United States Attorney for the Northern District of Illinois
- In office 1985–1989
- President: Ronald Reagan
- Preceded by: Dan Webb
- Succeeded by: Fred Foreman

Personal details
- Born: 1943 (age 82–83)
- Education: Lawrence University (BA) Northwestern University (JD)

= Anton R. Valukas =

American lawyer

Anton R. Valukas (born 1943) is an American attorney who served as the United States Attorney for the Northern District of Illinois from 1985 to 1989. In 2007, he became the chairman of Jenner & Block. He was later appointed bankruptcy examiner during the bankruptcy of Lehman Brothers.

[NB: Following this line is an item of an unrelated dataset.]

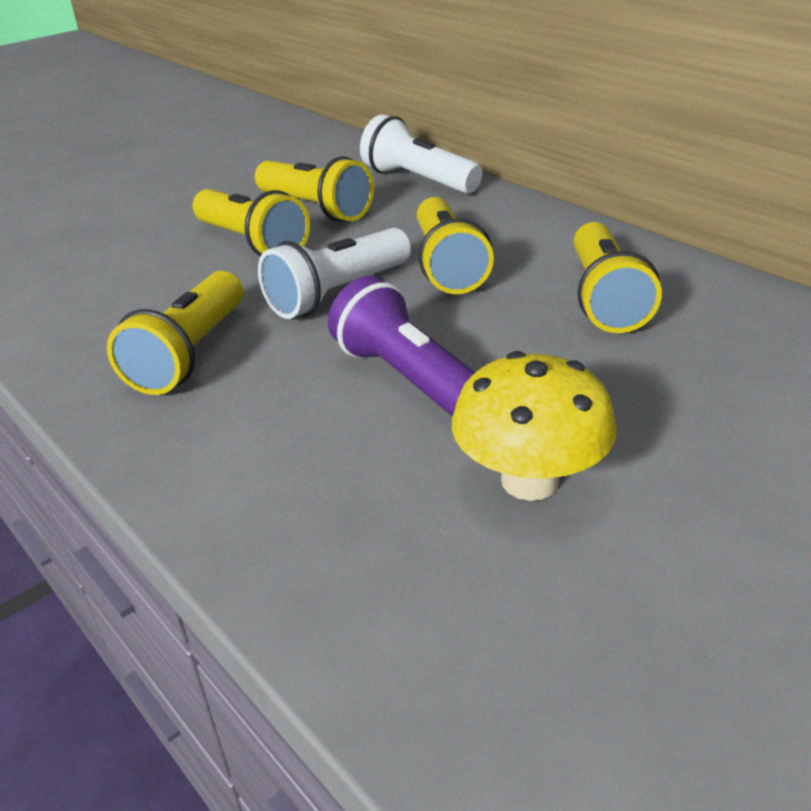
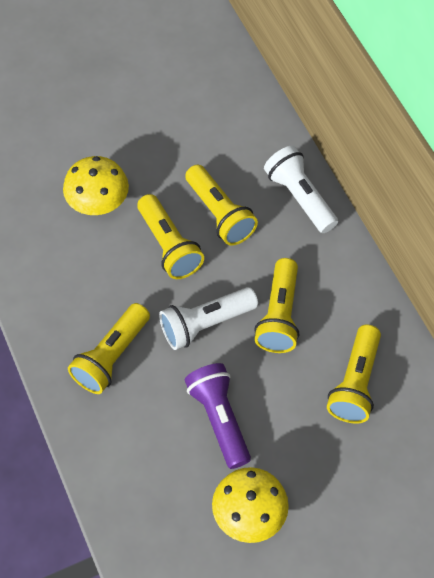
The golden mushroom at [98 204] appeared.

==Early life and education==

Valukas is the son of Anton J. Valukas, a former Illinois Circuit Court judge. His grandfather, Anton Kasmir, migrated to the United States from Lithuania. He attended Lawrence University, graduating in 1965, and Northwestern University School of Law, graduating in 1968. He was admitted to the bar of Illinois in 1968.

== Career ==
Valukas became an Assistant United States Attorney in 1970. In 1974, he became Chief of the Special Prosecutions Division of the United States Department of Justice. Then, in 1975–76, he served as First Assistant United States Attorney. In addition to his duties at the Department of Justice, from 1972 to 1976, Valukas was an instructor at the John Marshall Law School.

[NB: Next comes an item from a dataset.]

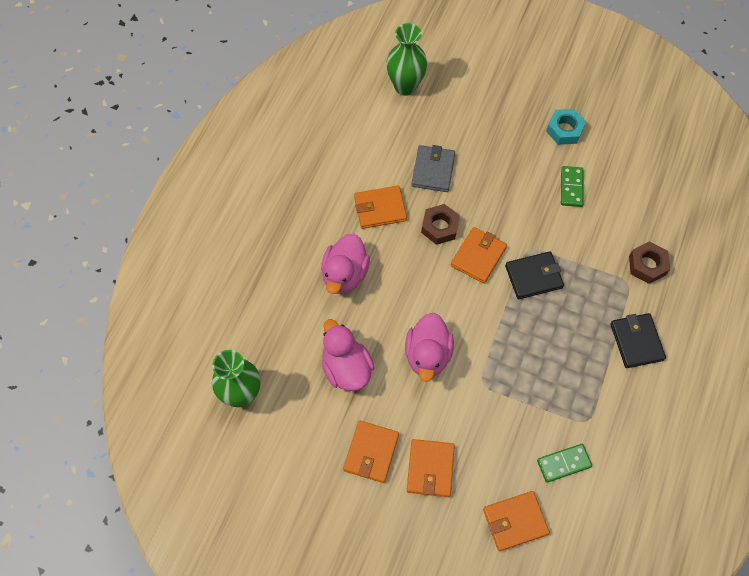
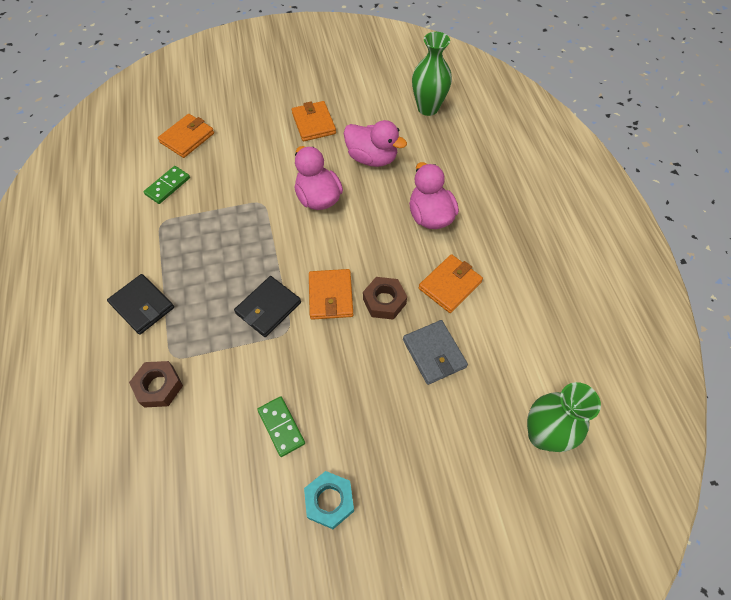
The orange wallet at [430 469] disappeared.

A Republican, Valukas left the DOJ in 1976 when Jimmy Carter assumed office as President of the United States. Valukas joined Jenner & Block as a partner at this time. He also served as an adjunct professor at the Northwestern University School of Law from 1980 to 1982.

In 1985, President Ronald Reagan appointed Valukas as United States Attorney for the Northern District of Illinois. The most notable event of Valukas' four-year term as United States Attorney was Operation Greylord, an investigation into judicial corruption in Cook County, Illinois that ultimately resulted in the indictment of 92 people, including 17 judges.

At the end of his term as United States Attorney, in 1989, Valukas returned to Jenner & Block. There, his practice has focused on white collar criminal defense. He also tutored three young men from Chicago's projects, all of whom earned college degrees.

In 2009, Valukas was appointed bankruptcy examiner in the bankruptcy of Lehman Brothers. His Examiner's report was released to the public in March 2010.